In 2013, the typical Fast50 company was based in New South Wales or Victoria, grew at more than 44 percent and made more money than ever from cloud computing and less than ever from hardware. There were most likely to have been in business for less than 10 years; the really fast growers had been in business for under five. There was a better-than-average chance that they made money from the finance and insurance sector.
Jarrod Bloomfield and his company, NGage Technology Group, tick almost all the boxes. This year, the Melbourne-based reseller hit the number one spot on the CRN Fast50 by growing the business at a stunning 264 percent from less than a million in revenue in 2012 to well over $2 million in the last year. Where NGage differs from many in the channel is the importance it has assigned to hardware. The company made a lot of money this past year moving tin.
NGage heads up the 2013 CRN Fast50, the list of Australia’s fastest-growing channel companies. The company is one of many new names on the list: in fact, 29 of this year’s Fast50 are new since last year. Growth is a fickle mistress, especially in an industry where it is often important to consolidate gains. Many of last year’s Fast50 companies told CRN that they missed the list in 2013 because it was their “consolidation year” following the major leaps forward in 2012. Backing up this anecdotal evidence of peaks and troughs is the fact only five of the 10 fastest-growing companies from 2012 made it back into the list in 2013. None of last year’s leaders made the top 10 again. In fact, the best back-to-back performer from last year’s top 10 was the 2012 winner, LeetGeek, which this year checked in at 27th.
Collectively, the 2013 Fast50 this year generated revenues in excess of $250 million. Last year, the figure was $585 million. Why? The absence of a few major players made all the difference: missing from this year’s list were five of the biggest companies from last year, including the two biggest firms, UXC Connect and Bridge Point Communications. Between them, these two powerhouses were worth $222 million in 2012.

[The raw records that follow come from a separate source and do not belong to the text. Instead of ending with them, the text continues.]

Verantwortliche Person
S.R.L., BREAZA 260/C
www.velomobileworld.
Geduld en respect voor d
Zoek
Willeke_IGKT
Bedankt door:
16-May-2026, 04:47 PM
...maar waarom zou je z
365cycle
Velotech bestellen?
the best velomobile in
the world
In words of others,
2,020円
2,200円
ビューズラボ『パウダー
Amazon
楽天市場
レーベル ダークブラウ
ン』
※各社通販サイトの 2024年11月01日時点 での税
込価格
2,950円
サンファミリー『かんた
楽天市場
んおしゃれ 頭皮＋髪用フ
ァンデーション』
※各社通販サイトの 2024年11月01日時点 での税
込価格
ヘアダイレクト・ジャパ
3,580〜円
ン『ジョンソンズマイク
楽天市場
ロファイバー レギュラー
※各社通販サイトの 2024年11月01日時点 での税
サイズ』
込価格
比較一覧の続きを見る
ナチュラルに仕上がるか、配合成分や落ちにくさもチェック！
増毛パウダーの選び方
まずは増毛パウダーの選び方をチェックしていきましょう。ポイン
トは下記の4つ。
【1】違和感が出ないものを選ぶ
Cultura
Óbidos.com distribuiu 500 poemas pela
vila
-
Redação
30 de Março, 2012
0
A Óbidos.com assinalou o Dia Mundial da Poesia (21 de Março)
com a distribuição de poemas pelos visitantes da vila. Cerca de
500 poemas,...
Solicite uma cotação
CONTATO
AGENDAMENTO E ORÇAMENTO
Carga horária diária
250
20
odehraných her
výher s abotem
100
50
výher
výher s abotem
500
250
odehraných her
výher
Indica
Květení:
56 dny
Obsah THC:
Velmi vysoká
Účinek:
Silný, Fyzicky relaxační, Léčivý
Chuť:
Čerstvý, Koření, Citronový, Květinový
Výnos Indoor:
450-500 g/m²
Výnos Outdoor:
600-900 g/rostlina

Both of these companies have since been admitted to the CRN Fast50 Channel Elite (see page 35). The alumni group recognises past Fast50 participants who have surpassed $30 million in revenues. It is a way of recognising that the growth engines of today’s small and nimble operators drive them into the upper echelons of the business world. Today’s Fast50 companies are tomorrow’s industry leaders.
While the overall size of the pie is smaller, the speed of business among the Fast50 has picked up. On a like-for-like comparison, this year’s Fast50 fraternity has set a cracking pace. Their collective revenues are up 44 percent year-on-year. The average growth came in at 55 percent.
Six companies achieved triple-digit growth and three broke the double century. While NGage was the swiftest of the growth centurions, new Fast50 entrant Katana1 (2nd) was the biggest. The Sydney-based integrator finished the 2012-13 period with revenues in excess of $8 million. It was evident that high growth is not simply a matter of starting from a small base. The other companies to grow more than 100 percent were Outware Mobile (3rd) at 201 percent, Cloud Plus (4th) at 191.5 percent, CTO Group (5th) at 173 percent and SecureWare (6th) at almost 105 percent.
At the other end of the speedometer, there were nine companies that grew at less than 20 percent. But even here the achievements should not be undersold. One of those companies, Advent One (44th), is now selling more than $20 million a year. If it can keep its run rate going, it could well be a future candidate for the Channel Elite.
The top 15 of the 2013 Fast50 companies delivered annual growth in excess of 50 percent, the 20 companies in the mid tier grew at between 25.46 and 46 percent, while the bottom third still delivered a healthy clip of between 15.65 and 25.08 percent growth. Lucky last, Applaud, notched up 15.7 percent growth, trumping last year’s 50th-placed company, which delivered 8.29 percent.